I figured out a decent way to capture the attractor basins without having to know a) what type of basin it is (attractive, parabolic, sigel) and b) without having to change/write custom trap code for each of these.
Any chance of letting us know the algorithm ?
Any chance it opens the door to calculating a distance estimate for the inside more efficiently ?
Well yeah as long as nobody makes fun of me for it's simplicity.
First a little background - like most everyone else here my interest was captured way back when all this was new and hard a shit to render even in 2d due to CPU slowness and a lack of sophisticated graphics. When I saw the pics in SoF I became totally entranced with trying to reproduce the color plates that showed the basins of attraction of these. My thinking was okay I understand that the mset and it's julias are basically just crumpled/deformed circles - but what the hell was going on inside them to distort them into these things???
Not being a mathelete or math geek by any means I could never understand how to engineer code that could classify what type(s) of attractors were at work and certainly could not write any of the more exotic orbit traps (parabolic, siegel, herman ring cases, etc.) So I was stuck and kept hacking at it off and on over the years.
At one point I tried to do something different to capture images of Siegel disks based on the description of the orbits and actually rendering the orbits of single points from a julia containing Siegel disks. So i tried just calculating the distance traveled by a given point during it's orbit - and it worked I got an image that looked almost exactly like the ones in BoF/SoF - Success at last!
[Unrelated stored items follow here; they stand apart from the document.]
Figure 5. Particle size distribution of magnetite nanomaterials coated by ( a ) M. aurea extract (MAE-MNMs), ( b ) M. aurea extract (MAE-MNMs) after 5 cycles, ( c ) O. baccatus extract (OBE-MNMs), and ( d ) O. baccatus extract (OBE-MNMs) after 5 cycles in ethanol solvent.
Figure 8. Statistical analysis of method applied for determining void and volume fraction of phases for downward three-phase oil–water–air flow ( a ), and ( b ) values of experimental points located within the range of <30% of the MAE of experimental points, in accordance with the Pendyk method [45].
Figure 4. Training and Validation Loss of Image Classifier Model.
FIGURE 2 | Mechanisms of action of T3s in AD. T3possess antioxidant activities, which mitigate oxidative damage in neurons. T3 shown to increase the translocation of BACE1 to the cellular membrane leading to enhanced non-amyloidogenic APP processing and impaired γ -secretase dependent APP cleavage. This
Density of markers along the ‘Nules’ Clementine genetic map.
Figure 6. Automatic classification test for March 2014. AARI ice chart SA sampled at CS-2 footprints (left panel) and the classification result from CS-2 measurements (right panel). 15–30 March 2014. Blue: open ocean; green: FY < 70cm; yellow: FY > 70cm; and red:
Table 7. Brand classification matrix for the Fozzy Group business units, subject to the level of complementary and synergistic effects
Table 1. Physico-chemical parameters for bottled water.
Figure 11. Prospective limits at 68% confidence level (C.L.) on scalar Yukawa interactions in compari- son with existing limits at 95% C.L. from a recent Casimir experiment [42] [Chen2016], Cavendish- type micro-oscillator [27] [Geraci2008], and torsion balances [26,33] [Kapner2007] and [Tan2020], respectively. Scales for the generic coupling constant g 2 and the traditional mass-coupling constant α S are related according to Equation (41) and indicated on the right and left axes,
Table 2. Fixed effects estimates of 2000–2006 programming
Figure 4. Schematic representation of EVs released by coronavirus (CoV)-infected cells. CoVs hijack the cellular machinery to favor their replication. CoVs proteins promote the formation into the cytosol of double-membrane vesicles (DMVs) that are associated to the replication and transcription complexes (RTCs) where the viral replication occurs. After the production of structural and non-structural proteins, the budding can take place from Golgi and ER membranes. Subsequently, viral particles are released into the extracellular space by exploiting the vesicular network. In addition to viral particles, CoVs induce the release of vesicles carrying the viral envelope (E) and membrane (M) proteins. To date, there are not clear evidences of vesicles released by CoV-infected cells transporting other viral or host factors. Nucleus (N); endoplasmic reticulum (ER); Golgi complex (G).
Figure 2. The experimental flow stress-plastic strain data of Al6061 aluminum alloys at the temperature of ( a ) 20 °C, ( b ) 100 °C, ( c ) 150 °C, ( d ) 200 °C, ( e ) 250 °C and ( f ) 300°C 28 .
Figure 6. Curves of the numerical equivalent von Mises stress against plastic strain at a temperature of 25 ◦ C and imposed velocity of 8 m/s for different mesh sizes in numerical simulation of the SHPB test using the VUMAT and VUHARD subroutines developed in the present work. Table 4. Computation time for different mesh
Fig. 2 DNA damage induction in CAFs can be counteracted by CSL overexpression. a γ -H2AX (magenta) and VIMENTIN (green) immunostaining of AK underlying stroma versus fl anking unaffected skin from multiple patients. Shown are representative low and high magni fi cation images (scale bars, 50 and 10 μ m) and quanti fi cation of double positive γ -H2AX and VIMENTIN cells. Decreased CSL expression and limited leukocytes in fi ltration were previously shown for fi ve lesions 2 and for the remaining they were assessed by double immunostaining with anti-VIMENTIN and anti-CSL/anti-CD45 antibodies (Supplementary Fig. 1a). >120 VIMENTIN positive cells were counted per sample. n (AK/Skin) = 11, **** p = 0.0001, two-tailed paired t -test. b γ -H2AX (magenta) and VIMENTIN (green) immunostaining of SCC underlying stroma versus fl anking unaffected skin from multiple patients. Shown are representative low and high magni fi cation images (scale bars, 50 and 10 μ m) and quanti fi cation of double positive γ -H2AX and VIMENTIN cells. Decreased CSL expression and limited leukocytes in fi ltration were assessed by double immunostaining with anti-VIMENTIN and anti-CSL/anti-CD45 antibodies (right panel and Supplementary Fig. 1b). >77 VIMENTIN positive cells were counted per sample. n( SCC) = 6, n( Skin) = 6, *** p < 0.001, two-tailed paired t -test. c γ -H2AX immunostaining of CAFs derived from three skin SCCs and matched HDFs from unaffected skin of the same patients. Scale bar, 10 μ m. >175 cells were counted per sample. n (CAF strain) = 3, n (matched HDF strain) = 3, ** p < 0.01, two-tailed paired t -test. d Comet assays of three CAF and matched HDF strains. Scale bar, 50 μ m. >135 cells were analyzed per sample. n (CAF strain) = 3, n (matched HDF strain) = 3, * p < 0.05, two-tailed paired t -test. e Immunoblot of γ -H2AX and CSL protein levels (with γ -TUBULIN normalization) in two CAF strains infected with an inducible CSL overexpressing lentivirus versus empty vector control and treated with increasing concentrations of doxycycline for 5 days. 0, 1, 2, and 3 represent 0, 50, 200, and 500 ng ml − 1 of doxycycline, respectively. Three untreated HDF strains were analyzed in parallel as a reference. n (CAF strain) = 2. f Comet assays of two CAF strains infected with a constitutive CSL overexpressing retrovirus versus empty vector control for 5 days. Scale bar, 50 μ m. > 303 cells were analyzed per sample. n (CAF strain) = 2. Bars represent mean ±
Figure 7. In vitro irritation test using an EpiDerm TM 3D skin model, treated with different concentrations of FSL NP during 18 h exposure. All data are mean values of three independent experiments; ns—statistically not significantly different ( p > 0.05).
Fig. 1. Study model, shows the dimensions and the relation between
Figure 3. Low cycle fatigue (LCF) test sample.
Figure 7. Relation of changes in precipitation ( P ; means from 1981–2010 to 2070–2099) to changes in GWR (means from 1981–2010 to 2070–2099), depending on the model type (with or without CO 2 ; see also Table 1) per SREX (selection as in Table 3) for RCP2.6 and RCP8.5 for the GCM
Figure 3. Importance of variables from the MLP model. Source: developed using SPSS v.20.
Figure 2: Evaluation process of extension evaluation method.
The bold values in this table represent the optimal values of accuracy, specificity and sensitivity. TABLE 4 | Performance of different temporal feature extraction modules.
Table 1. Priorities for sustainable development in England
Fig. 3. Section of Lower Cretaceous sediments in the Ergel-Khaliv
By mistake I had left this non-trapping orbit trap code in placed, changed the julia to one with a parabolic basin of attraction and well wadda ya know it too rendered up looking extremely similar to (what I've always assumed) were level-set decompositions of the julia set interiors. And as I've said in other postings, this translates and works perfectly well with the 3D mandel bulb and 4D Quanternion/Hyper complex sets as well.
The basic premise is that one iterates all points in the formula to a fixed number of iterations (in the case of my recent 3d work, 50 iterations is fine) unless of course the point escapes - which in that case it's thrown out. During the iteration I keep a running accumulation of the distance between Zn and Z (as a double or float) and that's the number that I use as my "level set" value in the renderings.
That's really about it, there's a couple of variations on a theme that work better for one formula/julia than another, but they all essentially revolve around the idea of capturing the distance traveled during the orbit. I would like to take this further by learning more about the 'real' maths that are supposed to be used and now that I finally found this forum that might just happen!!
Now the caveats are that of course it's not really a level set decomposition, if you're dealing with a formula that can generate multiple types of basins in one image (Volterra-Lotka/Normalized-Q plane come to mind) then it can't tell the difference between them and of course it's not as "pure", but hey screw purity, I want pictures damnit!
And now the moment you've all been waiting for...
dist += Maths.Dist(Z,Zn)Where Maths.Dist is a bog-standard distance between two points calculation.
So here's a 2nd order mandelbulb julia with just it's outermost (noisy) surface stripped off...using the data from the above highly complex piece of code
Sorry about the noise and artifacts in the render I'm limited to 512x512x512 data cubes and the volume renderer is made for rendering CT/MRI data not point clouds of mathematical goodness!